Wilderness Hotel & Golf Resort
The Wilderness is in some ways the most classy of the three biggest parks, sitting as it does along the shores of Lake Delton, and is the only one to include a golf course. Located on 310 acres, the resort also offers ice skating and cross-country skiing on groomed trails.
The Wilderness competes with the Kalahari for the title of America's Largest Indoor Water Park. The debate about which is larger centers on the fact that the Kalahari's indoor park is under one roof, but the Wilderness resort currently has three separate parks, only two of them linked by indoor corridors.
Another section, the 65,000-square-foot Wild KingDome, is slated to open either next month or in early April. Wilderness also recently debuted two new thrill rides.

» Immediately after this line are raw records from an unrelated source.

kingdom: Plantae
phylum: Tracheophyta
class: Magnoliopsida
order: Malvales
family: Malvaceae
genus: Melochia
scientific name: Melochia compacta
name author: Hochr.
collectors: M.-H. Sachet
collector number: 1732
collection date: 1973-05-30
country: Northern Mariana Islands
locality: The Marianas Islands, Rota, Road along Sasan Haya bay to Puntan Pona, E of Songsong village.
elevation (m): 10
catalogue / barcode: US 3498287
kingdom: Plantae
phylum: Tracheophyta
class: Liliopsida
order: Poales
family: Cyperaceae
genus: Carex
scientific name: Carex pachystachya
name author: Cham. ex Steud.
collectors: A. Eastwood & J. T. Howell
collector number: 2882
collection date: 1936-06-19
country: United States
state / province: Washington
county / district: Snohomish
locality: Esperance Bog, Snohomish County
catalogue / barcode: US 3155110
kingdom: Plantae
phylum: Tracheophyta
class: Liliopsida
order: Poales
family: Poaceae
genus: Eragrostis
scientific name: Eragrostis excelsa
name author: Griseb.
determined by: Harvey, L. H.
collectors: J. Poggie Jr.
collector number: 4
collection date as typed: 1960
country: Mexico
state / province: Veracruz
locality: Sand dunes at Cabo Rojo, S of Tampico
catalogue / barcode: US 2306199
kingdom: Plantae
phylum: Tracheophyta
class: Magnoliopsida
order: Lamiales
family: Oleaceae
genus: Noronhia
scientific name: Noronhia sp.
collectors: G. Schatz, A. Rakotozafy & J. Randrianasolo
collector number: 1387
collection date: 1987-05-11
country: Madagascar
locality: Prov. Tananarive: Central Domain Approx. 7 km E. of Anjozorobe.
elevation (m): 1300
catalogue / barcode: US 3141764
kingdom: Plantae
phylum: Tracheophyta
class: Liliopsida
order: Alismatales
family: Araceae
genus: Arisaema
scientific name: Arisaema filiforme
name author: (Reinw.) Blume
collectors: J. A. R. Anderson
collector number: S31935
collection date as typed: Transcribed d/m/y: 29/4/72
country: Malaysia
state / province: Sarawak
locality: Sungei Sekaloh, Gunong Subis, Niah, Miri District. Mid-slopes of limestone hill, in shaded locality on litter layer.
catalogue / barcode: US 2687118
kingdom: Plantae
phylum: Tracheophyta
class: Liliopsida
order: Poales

The one that sounds most intriguing: the Cannonbowl, which drops riders 45 feet through a tunnel slide into a giant bowl where they are spun around and oscillated up and down the sides of the bowl, then propelled through a corkscrew slide and into a pool.
During my visit to Wilderness, I stop first at the resort's Wild West Water park, a 70,000-square-foot park with two unique rides. First, the Surge, a wave pool with a twist: When a bell sounds, people on decks above the wave pool can shoot water cannons onto the people below. The biggest ride, the Fantastic Voyage, shoots you down a twisting tunnel in a five-person raft.
A second, 65,000-square-foot park called Klondike Kavern offers, among other things, a 500-foot-long lazy river, two 500-foot tube rides, pools, lounging areas with televisions and, on the upper deck, a laser tag arena.
I end my tour at Baby Bear's Fort Wilderness, a 22,000-square-foot water park designed for kids 6 and under. I recover from my earlier traumas on the scary rides by stretching out in one of the parent-size whirlpools. Baby Bear's, it turns out, is at the end of the day just right.